Ferrari reveals 812 GTS and F8 Spider convertibles

Following an unfortunate leak in Maranello, Ferrari has been forced to reveal its two latest models, both of which happen to be convertibles: the V8-powered F8 Spider and the 812 GTS, the marque’s first series-production drop-top V12 since the Daytona Spider 50 years ago…

The F8 Spider is the open version of the F8 Tributo, Ferrari’s recent homage to its multiple-award-winning twin-turbocharged 3.9-litre V8.

Replacing the outgoing 488 Spider, the open F8 weighs 20kg less than its predecessor and, thanks to various body advancements including the Pista-inspired S-duct in the bonnet and the retractable hardtop, is 10 percent more aerodynamically efficient. Said hardtop can be opened or closed in just 14 seconds at speeds up to 31mph and reportedly shaped the lines of the supercar. 

With 710bhp and 770 Nm of torque on tap, the F8 Spider matches the coupé and even dispatches the 0–62mph sprint in an identical 2.9sec. And while the car encompasses the latest versions of Ferrari’s Dynamic Enhancer Plus and Side Slip Angle Control systems and a new ‘Wall Effect’ rev limiter, it’s that masterpiece of an engine that will no doubt dominate the F8 Spider’s driving experience, particularly with no obstructions between it and the cabin. 

The 812 GTS, meanwhile, is Ferrari’s first series-production V12 convertible since the 365 GTS/4 Daytona Spider 50 years ago (the 550 Barchetta, Superamerica and SA Aperta were limited-edition models, although bizarrely, they all outnumber the Daytona). Boasting the same 6.5-litre V12 as in the 812 Superfast, the GTS’s 800 horses arrive at a dizzying 8,500rpm. According to its maker, the car’s acceleration is “virtually on par” with the coupé and its soul-stirring sound “particularly appreciable when the roof is open”. 

It, too, utilises a retractable hardtop, though the aesthetic tweaks made as a result of the conversion are more extreme than on the F8. In fact, the entire rear of the car has been redesigned to accommodate the roof which, like the F8, can be erected or retracted in 14 seconds and at speeds up to 31mph. We think the GTS looks very handsome and perhaps even better resolved than the hardtop, whose bulbous C pillars we always thought looked a bit cumbersome. 

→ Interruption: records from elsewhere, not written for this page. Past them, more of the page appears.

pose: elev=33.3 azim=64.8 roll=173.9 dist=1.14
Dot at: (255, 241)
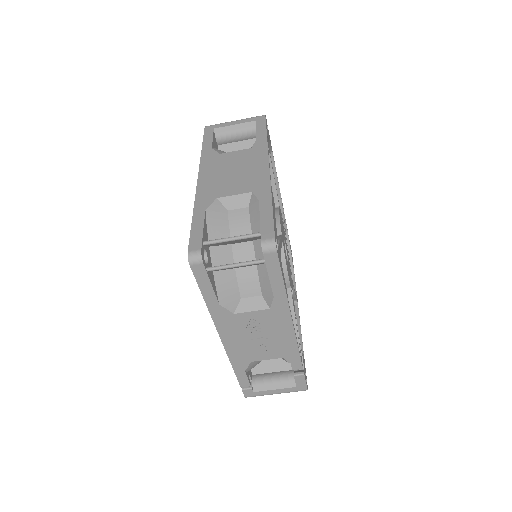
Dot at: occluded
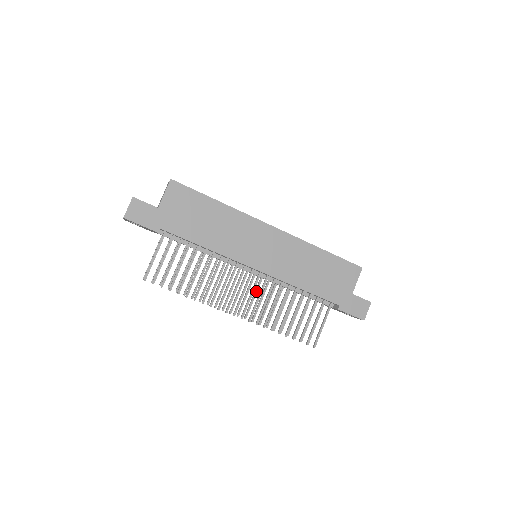
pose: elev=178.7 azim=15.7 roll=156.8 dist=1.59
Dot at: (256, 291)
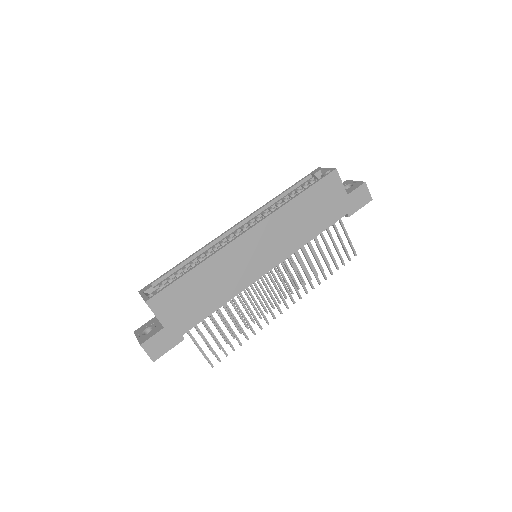
Dot at: (280, 271)
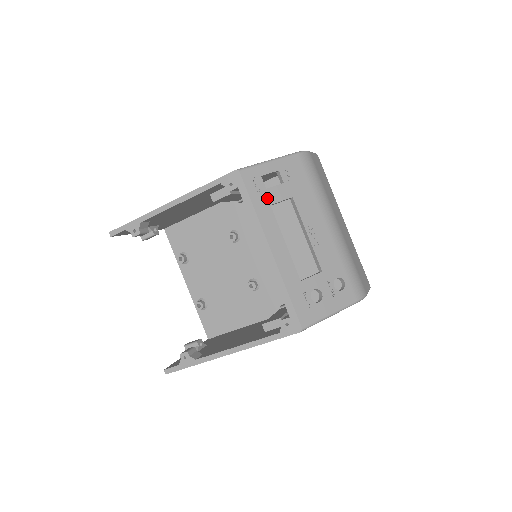
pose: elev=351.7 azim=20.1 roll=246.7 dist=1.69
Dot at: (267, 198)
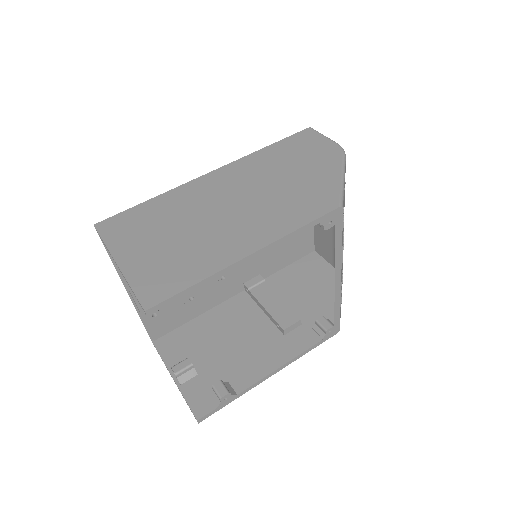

The entire car is 75kg heavier than the Superfast, though save for a new damper calibration to deal with the increased weight, the car features all of the coupé’s clever technological features. While we’ve no doubt the F8 Spider will be a blast to drive, it’s the 812 GTS with its intoxicating and outrageously powerful V12 that we’d love to experience the most.